Anfangs ist Ludwig völlig von seinem Vormund abhängig, doch nach etwa einem Jahr beginnt er, sich abzunabeln. Dabei stützt er sich auf andere Vornehme. So macht er Erzbischof Artold von Reims zu seinem Kanzler und schließt mit Rudolf dem Schwarzen von Burgund ein Bündnis.
Das läßt Hugo nicht auf sich beruhen. Nach dem Tode seiner englischen Frau heiratet er Ottos I. Schwester Hadwig. Als sich Giselbert von Lothringen und Eberhard von Franken gegen Otto erheben und der Oberhoheit Ludwigs unterstellen, eröffnet sich diesem die Chance, karolingisches Stammland zurückzugewinnen. Aber Otto gewinnt die Schlacht von Andernach. Eberhard fällt und Giselbert ertrinkt im Rhein. Noch im selben Jahr heiratet Ludwig die etwa sieben Jahre ältere Gerberga, Witwe von Giselbert und Schwester Ottos. Diese Ehe macht Otto I. zum Schiedsrichter zwischen Ludwig und Hugo.
Kämpfe um die Normandie führen zu einer üblen Demütigung Ludwigs. Er gerät in einen normannischen Hinterhalt, wird gefangen genommen und an Hugo ausgeliefert. Nur gegen die Übergabe des Machtzentrums Laon kommt Ludwig im Jahre 946 frei. Zudem muß einer seiner Söhne, der erst wenige Monate alte Karl, an seiner Statt als Geisel gestellt werden.
Die dramatische Schwächung des westfränkischen Königtums liegt nicht im Interesse Ottos. Auch auf Bitten seiner Schwester Gerberga greift er ein und kommt Ludwig militärisch zu Hilfe. Die Heere der beiden Könige können zwar weder Laon, Senlis, Paris oder Rouen einnehmen, aber Reims, wo Erzbischof Artold wieder in sein Amt eingesetzt wird. Hugo hatte ihn abgesetzt und einen Kandidaten eigener Wahl zum Erzbischof erhoben.
Im Juni des Jahres 948 tritt eine Synode westfränkischer, lothringischer und ostfränkischer Bischöfe unter Vorsitz eines päpstlichen Legaten in Ingelheim zusammen. An dieser Versammlung nehmen auch Otto und Ludwig teil. Die Synode verurteilt Hugos Vorgehen gegen den Erzbischof von Reims und exkommuniziert ihn.
Im Jahre 950 vermittelt Herzog Konrad der Rote von Lothringen im Auftrage Ottos einen Frieden zwischen Ludwig und Hugo. Hugo gibt nun auch die Zitadelle von Laon zurück, die er bis zum Schluß gehalten hat. Im Jahre 951 verläßt Ludwigs Mutter, Königin Eadgifu, das Kloster von Notre Dame de Laon, um Graf Heribert den Alten von Méaux und Troyes zu heiraten. Dieser ist ein Sohn Heriberts II., in dessen Gefangenschaft Karl III. gestorben ist. Durch diese Ehe wird Heribert ein treuer und zuverlässiger Verbündeter Ludwigs.

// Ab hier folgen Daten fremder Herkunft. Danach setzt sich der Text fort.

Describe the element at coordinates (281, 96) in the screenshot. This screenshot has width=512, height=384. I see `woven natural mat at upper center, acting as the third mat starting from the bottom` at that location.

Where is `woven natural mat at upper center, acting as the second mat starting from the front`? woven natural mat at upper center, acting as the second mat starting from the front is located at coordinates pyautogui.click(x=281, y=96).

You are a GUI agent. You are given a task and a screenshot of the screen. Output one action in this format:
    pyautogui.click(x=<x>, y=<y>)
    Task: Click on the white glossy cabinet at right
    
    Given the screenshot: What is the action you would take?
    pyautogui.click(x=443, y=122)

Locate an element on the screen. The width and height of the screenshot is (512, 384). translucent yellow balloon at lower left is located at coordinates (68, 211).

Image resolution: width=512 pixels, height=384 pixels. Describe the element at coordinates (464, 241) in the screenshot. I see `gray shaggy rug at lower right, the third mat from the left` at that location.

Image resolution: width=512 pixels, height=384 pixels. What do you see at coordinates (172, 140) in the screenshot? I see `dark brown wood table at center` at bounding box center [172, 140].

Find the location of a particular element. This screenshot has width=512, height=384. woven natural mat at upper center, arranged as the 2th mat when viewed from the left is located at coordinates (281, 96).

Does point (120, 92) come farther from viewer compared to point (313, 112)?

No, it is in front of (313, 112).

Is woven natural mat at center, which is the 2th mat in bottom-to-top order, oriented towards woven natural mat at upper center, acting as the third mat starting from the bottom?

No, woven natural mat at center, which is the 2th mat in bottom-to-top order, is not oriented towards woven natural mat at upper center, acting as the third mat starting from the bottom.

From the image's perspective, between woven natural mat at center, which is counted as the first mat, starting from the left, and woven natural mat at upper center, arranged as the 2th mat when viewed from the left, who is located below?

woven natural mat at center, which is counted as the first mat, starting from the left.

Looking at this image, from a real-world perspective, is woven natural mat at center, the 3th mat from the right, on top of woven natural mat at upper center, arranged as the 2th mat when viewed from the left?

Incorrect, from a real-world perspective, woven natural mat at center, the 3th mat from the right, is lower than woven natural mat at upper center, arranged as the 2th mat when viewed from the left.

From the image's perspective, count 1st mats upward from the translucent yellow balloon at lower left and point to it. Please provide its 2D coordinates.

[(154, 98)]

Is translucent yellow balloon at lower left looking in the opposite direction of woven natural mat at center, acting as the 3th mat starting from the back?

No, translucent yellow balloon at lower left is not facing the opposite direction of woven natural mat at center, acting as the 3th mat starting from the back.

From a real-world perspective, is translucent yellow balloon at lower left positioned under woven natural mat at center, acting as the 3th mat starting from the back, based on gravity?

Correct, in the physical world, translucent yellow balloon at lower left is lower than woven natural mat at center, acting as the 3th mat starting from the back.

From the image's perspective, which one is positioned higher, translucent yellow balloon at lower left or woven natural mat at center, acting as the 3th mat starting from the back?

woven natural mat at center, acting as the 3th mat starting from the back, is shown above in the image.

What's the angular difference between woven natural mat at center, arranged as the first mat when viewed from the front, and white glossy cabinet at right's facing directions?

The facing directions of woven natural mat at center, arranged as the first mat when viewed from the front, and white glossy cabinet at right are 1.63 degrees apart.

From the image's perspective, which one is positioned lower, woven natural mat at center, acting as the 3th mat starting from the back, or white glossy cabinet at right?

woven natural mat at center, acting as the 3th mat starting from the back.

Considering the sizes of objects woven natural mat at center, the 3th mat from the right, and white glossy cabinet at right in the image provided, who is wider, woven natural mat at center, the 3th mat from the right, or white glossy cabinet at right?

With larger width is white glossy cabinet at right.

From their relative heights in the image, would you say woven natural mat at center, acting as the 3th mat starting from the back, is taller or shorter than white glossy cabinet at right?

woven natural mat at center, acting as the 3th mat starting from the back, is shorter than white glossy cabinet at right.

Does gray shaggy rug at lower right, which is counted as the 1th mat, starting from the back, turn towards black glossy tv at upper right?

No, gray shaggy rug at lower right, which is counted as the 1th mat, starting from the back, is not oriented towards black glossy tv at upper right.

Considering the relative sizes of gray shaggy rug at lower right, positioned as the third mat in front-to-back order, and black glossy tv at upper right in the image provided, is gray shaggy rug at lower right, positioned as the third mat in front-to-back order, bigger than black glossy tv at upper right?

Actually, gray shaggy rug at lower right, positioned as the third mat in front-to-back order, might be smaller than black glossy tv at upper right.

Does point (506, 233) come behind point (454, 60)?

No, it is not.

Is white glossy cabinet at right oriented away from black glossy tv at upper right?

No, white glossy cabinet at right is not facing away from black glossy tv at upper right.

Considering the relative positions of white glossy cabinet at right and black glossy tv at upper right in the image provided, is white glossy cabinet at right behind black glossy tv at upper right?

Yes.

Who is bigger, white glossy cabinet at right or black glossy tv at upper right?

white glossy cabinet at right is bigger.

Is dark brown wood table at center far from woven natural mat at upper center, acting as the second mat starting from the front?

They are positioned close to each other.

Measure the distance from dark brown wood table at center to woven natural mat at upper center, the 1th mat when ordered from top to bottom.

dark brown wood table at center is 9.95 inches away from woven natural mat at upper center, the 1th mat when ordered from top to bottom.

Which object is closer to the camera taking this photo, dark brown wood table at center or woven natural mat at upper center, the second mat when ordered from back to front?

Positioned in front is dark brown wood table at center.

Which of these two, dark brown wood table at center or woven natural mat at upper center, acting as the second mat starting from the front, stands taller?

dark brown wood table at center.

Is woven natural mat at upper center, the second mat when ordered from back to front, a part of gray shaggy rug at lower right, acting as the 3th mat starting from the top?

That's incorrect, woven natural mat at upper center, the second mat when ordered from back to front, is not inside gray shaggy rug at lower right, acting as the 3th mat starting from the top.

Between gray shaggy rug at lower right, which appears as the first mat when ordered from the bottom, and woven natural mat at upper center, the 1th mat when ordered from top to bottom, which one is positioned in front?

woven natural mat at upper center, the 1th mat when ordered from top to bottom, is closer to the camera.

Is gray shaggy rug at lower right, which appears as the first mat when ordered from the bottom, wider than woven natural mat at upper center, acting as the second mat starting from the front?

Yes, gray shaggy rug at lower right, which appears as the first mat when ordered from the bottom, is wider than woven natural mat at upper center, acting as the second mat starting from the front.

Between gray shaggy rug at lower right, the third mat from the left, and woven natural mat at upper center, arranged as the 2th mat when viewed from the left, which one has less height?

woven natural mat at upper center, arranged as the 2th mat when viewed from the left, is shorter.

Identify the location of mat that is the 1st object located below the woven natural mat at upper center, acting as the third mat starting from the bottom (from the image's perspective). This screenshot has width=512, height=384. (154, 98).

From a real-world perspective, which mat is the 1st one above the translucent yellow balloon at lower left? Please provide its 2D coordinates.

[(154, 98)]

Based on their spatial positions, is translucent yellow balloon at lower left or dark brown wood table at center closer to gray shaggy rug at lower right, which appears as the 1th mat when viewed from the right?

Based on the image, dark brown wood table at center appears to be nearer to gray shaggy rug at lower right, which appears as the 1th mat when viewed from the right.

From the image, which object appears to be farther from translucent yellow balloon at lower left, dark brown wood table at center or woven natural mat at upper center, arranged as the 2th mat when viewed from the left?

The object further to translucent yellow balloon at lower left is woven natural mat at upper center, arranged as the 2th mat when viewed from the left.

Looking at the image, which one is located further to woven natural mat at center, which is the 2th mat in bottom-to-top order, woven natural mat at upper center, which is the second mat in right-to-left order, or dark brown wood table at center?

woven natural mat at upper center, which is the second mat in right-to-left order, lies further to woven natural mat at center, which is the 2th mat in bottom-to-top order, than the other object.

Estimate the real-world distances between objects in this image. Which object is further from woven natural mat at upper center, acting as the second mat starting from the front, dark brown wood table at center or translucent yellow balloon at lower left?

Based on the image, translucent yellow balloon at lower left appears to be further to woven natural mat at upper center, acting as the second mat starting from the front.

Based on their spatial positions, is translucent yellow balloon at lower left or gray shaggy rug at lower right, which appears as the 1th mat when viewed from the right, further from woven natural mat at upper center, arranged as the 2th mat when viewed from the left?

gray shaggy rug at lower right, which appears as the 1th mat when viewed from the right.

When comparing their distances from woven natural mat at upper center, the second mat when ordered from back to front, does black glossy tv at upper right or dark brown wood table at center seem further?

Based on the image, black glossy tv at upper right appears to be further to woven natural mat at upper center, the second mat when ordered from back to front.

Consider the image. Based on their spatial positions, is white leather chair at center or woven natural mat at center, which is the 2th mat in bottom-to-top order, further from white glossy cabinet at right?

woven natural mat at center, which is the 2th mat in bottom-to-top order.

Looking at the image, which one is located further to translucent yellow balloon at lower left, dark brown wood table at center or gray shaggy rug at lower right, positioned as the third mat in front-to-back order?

Ludwig hat im Herbst des Jahres 954 einen schweren Reitunfall und stirbt mit 33 Jahren an den Verletzungen. Er ist in Saint-Remi zu Reims bestattet worden. Sein ältester Sohn, Lothar, kann ihn beerben – dafür sorgen die Mutter Gerberga und der Onkel Brun. Von den sechs jüngeren Geschwistern überleben nur zwei das Kindesalter, seine Schwester Mathilde und sein Bruder Karl. Dieser Karl trägt den Namen eines verstorbenen Bruders – dieser starb als Geisel der Normannen mit etwa sieben Jahren, bevor der jüngere geboren wurde.